As mulheres do cangaço eram tão, muitas vezes mais corajosas que o resto dos bandos, e Dadá deixou seu nome na história
Quem é do Nordeste possivelmente conhece a história de Dadá, a cangaceira. Nascida em 25 de abril de 1915, em Belém do São Francisco, Pernambuco, Dadá foi heroína, guerreira, e única mulher a portar um fuzil no bando de Lampião – que chegou a liderar. E, com Corisco, seu parceiro, resistiu por mais dois anos até o brutal fim da gangue, nas mãos da polícia. Um ícone da rebeldia do cangaço.
Mas não façamos coro à mera mitologia. Dadá era, sim, uma personagem excepcional. Mas, em sua história, há alguns detalhes pouco contados e bem desconfortáveis aos ouvidos modernos, que não vamos nos omitir em abordar.
Um Cangaço feminino
O que aconteceu nos 12 anos em que Dadá viveu embrenhada na caatinga, de acampamento em acampamento, ao lado de Cristino Gomes da Silva Cleto, o Corisco, pode ser revisitado nas falas da própria Dadá, que viveu até 1994 e concedeu entrevistas para programas de TV e documentários, e pelo trabalho de diversos historiadores que ligaram essas falas às de outros cangaceiros e cangaceiras que sobreviveram ao fim do grupo, num amplo trabalho de reconstrução histórica do período.

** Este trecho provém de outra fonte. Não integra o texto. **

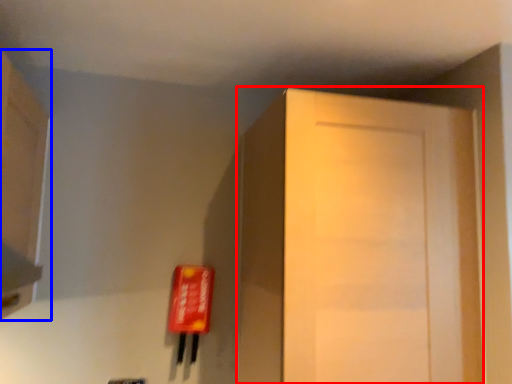
Question: Which point is closer to the camera, door (highlighted by a red box) or cabinetry (highlighted by a blue box)?

Choices:
 (A) door
 (B) cabinetry

Answer: (B)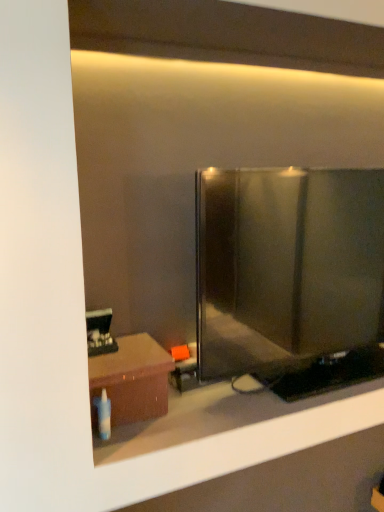
The height and width of the screenshot is (512, 384). I want to click on free location above brown matte table at lower left (from a real-world perspective), so click(120, 350).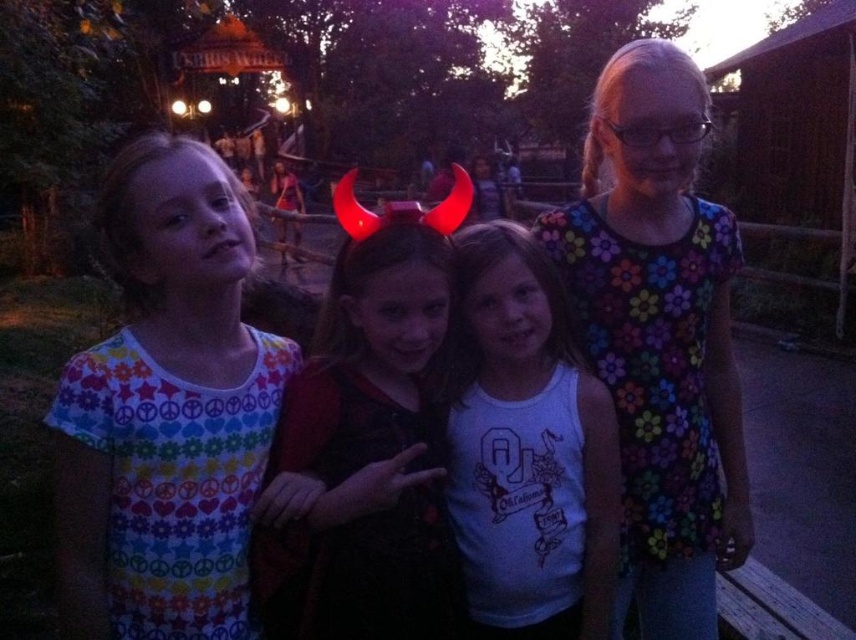
Question: Does multicolored fabric dress at left have a smaller size compared to black velvet horns at center?

Choices:
 (A) yes
 (B) no

Answer: (B)

Question: Does floral-patterned shirt at right appear under white cotton tank top at center?

Choices:
 (A) yes
 (B) no

Answer: (B)

Question: Which is farther from the white cotton tank top at center?

Choices:
 (A) multicolored fabric dress at left
 (B) floral-patterned shirt at right

Answer: (A)

Question: Based on their relative distances, which object is nearer to the black velvet horns at center?

Choices:
 (A) multicolored fabric dress at left
 (B) floral-patterned shirt at right

Answer: (A)

Question: Estimate the real-world distances between objects in this image. Which object is closer to the white cotton tank top at center?

Choices:
 (A) black velvet horns at center
 (B) multicolored fabric dress at left

Answer: (A)

Question: Does black velvet horns at center appear under white cotton tank top at center?

Choices:
 (A) no
 (B) yes

Answer: (A)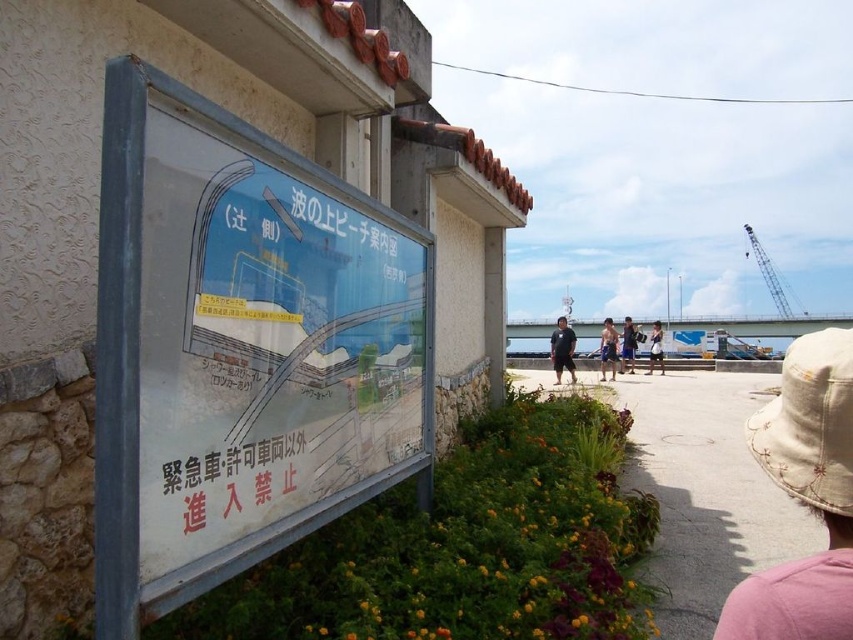
You are a tourist at the coastal area and want to know which item is taller between the beige fabric hat at lower right and the blue fabric shorts at center. Can you tell me?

Corisco era o braço direito de Lampião, chefe do bando que espalhou terror entre os poderosos (e todo o resto) pelo sertão de sete estados, entre os anos 20 e 40 do século passado. Sérgia vivia com a família em Belém de São Francisco (PE), onde nasceu em abril de 1915, e de onde foi levada por Corisco. Segundo ela, foi uma vingança contra seu pai, acusado de delatar um parente de Corisco à polícia. “Então ele veio e me carregou, me botou na garupa do burro.”
Sobre o que veio a seguir, Dadá nunca falou abertamente, mas a pesquisadora Rosa Bezerra, autora do livro A Representação Social do Cangaço, afirma que há relatos privados da própria Dadá de que ela teria ficado muito doente depois do rapto, após sofrer violência sexual, com febre por semanas.
Dadá não foi a única vítima da brutalidade na família. Ela mesma contou, em entrevista reproduzida no documentário Feminino Cangaço, que os irmãos menores tiveram as pontas dos dedos cortadas à faca, que o pai foi espancado e teve uma orelha cortada e a mãe e as irmãs ficaram cinco dias presas sem comida.
Mulheres passaram a ser permitidas no cangaço apenas depois que o chefe, Lampião, conheceu Maria Bonita, em 1930. Essa entrou para o bando voluntariamente. Casada, mas infeliz, apaixonou-se por Lampião e pela ideia de aventura que a vida bandida traria, uma forma de viver que era a antítese da domesticidade reservada a uma mulher de seu tempo.
Frederico Pernambucano de Mello, que estuda o cangaço há mais de 30 anos e se tornou referência no assunto, explica que, “uma vez no bando, a mulher costurava, se quisesse; bordava, se quisesse; cozinhava, se quisesse. Seu status na subcultura do cangaço era superior ao da mulher da cultura pastoril. A cangaceira vivia para se ornamentar e alegrar o cotidiano de dureza do seu homem. Exigia do marido joias, perfumes, brilhantinas, maquiagens”, diz. “A despeito desse luxo, a cangaceira não deixava de ser uma propriedade do marido.”
Dadá era uma exceção não só na forma como entrou mas também por não parecer ter caído nas tentações da riqueza vinda das pilhagens. “Eu aconselhava as outras meninas a não ir. Vê a festa e não sabe o que sofre: dormir no molhado, andar no espinho, fugir tomando tiro, a ruína da sua família... Os períodos de glória e fartura se revezavam com os de miséria”, afirmou.
O bando chegou a ter entre 50 e 60 mulheres, todas companheiras de algum cangaceiro. Embora a violência fosse uma constante – mulheres adúlteras eram assassinadas ou tinham o rosto marcado com ferro em brasa –, histórias de rapto como o de Dadá eram exceção. A maioria fugia da família para acompanhar um cangaceiro. Um caminho sem volta tanto pelas leis do próprio bando quanto para as leis não escritas da moral sexual do Brasil da primeira metade do século 20.